* _Data listing_
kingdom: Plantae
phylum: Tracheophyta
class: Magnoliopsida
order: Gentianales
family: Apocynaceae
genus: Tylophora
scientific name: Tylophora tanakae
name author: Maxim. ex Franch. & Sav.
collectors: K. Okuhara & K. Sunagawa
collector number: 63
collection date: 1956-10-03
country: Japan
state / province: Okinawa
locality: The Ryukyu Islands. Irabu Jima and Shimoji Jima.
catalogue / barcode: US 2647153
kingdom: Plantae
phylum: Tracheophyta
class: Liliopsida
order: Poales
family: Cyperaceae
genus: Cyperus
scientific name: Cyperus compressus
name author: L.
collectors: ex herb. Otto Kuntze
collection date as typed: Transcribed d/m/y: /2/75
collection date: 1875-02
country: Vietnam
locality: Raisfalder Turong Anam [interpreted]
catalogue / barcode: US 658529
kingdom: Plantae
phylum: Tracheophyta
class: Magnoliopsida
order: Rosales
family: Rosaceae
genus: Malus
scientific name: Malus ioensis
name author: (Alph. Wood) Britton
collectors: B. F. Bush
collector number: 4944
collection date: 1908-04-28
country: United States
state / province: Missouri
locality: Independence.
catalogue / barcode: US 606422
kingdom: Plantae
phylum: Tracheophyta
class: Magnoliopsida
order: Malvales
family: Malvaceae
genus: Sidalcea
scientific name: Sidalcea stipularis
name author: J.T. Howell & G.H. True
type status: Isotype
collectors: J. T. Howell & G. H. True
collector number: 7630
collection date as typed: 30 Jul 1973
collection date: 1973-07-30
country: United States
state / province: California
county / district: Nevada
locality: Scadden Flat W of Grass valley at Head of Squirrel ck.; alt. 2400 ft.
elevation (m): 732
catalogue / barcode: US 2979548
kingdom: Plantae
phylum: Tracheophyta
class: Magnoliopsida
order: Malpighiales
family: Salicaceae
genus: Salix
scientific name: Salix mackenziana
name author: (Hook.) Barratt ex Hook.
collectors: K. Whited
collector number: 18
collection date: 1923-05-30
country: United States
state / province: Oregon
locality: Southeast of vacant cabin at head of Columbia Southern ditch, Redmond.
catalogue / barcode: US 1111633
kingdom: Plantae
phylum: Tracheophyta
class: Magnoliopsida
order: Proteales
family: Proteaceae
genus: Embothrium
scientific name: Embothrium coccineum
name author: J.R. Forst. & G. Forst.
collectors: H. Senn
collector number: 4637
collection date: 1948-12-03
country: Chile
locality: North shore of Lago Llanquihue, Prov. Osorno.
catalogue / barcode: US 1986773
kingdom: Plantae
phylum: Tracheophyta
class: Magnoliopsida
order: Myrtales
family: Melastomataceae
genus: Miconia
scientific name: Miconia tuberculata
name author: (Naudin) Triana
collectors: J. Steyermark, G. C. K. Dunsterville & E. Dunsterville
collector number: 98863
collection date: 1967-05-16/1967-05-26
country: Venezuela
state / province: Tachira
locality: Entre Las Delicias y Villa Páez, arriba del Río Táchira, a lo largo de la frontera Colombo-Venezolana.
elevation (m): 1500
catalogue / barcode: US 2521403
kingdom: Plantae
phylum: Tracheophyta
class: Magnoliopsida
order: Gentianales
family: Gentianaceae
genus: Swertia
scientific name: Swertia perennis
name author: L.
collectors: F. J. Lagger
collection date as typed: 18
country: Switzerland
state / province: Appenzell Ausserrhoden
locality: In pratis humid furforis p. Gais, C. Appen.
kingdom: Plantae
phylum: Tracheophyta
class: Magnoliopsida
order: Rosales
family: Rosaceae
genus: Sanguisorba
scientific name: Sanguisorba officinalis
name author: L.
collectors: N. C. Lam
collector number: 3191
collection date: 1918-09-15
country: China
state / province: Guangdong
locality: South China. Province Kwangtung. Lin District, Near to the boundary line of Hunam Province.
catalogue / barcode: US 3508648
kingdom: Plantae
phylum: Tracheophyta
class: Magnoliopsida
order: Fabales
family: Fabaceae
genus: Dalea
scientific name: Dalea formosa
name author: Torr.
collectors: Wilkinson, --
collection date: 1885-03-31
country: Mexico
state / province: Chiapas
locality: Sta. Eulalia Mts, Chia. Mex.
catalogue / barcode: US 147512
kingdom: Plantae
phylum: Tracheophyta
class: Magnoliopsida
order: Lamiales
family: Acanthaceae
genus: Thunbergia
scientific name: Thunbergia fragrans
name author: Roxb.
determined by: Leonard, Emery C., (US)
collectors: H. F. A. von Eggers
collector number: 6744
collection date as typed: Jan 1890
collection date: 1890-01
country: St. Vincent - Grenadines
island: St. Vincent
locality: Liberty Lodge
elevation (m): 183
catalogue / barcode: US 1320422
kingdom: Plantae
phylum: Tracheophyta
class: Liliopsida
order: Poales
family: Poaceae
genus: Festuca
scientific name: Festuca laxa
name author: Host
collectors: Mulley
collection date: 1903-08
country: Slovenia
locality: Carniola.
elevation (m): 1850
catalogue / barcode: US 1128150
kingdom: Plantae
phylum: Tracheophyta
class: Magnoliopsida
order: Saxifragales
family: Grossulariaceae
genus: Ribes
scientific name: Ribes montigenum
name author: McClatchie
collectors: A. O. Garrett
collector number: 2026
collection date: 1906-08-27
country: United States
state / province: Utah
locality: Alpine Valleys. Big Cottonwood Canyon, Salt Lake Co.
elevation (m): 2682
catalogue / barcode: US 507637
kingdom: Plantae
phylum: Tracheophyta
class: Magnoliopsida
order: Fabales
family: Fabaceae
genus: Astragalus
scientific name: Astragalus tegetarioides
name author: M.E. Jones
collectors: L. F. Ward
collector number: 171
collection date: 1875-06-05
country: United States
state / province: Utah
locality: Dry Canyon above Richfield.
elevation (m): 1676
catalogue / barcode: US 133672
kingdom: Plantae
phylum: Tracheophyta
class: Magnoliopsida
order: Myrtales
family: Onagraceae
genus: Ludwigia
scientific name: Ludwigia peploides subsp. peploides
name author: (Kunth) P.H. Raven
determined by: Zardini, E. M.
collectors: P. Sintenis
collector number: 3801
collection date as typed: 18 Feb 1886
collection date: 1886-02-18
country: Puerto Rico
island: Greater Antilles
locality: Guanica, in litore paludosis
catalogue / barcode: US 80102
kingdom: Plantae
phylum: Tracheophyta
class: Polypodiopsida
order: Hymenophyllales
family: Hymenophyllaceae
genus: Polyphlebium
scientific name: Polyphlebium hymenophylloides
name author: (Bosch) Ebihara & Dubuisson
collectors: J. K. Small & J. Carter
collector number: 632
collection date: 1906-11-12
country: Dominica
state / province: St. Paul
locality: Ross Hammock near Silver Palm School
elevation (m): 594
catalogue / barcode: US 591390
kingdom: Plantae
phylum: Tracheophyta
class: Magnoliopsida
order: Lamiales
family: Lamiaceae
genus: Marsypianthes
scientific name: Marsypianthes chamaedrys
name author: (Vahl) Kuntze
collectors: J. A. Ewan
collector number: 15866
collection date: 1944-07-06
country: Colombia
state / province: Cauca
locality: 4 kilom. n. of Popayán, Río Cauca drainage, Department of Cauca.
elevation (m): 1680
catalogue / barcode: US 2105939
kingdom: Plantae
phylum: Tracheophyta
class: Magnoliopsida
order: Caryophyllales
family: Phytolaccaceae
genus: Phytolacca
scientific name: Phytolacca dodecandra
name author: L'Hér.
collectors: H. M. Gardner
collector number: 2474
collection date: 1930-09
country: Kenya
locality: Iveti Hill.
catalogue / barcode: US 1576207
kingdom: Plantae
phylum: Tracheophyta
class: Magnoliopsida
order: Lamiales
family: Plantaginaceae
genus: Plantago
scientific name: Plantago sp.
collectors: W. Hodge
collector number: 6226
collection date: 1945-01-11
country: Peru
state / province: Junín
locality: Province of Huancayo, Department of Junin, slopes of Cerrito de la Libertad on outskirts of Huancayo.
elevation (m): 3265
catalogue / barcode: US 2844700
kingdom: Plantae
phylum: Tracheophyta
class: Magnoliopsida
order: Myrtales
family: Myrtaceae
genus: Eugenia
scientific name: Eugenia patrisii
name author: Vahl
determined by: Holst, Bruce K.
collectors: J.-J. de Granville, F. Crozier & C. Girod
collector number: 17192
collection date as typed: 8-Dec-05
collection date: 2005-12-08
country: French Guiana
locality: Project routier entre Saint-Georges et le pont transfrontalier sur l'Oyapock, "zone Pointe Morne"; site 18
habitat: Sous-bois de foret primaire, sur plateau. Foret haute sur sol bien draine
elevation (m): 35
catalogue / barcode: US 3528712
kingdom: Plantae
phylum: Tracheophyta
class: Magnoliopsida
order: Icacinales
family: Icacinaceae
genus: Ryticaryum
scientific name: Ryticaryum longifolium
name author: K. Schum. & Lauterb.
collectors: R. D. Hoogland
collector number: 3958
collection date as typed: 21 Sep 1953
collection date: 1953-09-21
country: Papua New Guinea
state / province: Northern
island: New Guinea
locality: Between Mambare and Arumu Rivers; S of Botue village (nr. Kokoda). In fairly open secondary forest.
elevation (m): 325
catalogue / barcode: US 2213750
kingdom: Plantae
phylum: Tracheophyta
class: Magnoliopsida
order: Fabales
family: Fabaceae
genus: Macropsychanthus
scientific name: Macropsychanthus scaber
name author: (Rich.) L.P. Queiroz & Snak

* _The request_
Can you repeat the lines from the very first one through the line with "country: Japan", swapping "name author" for "authority" and keeping everything else the same?

* _Response_
kingdom: Plantae
phylum: Tracheophyta
class: Magnoliopsida
order: Gentianales
family: Apocynaceae
genus: Tylophora
scientific name: Tylophora tanakae
authority: Maxim. ex Franch. & Sav.
collectors: K. Okuhara & K. Sunagawa
collector number: 63
collection date: 1956-10-03
country: Japan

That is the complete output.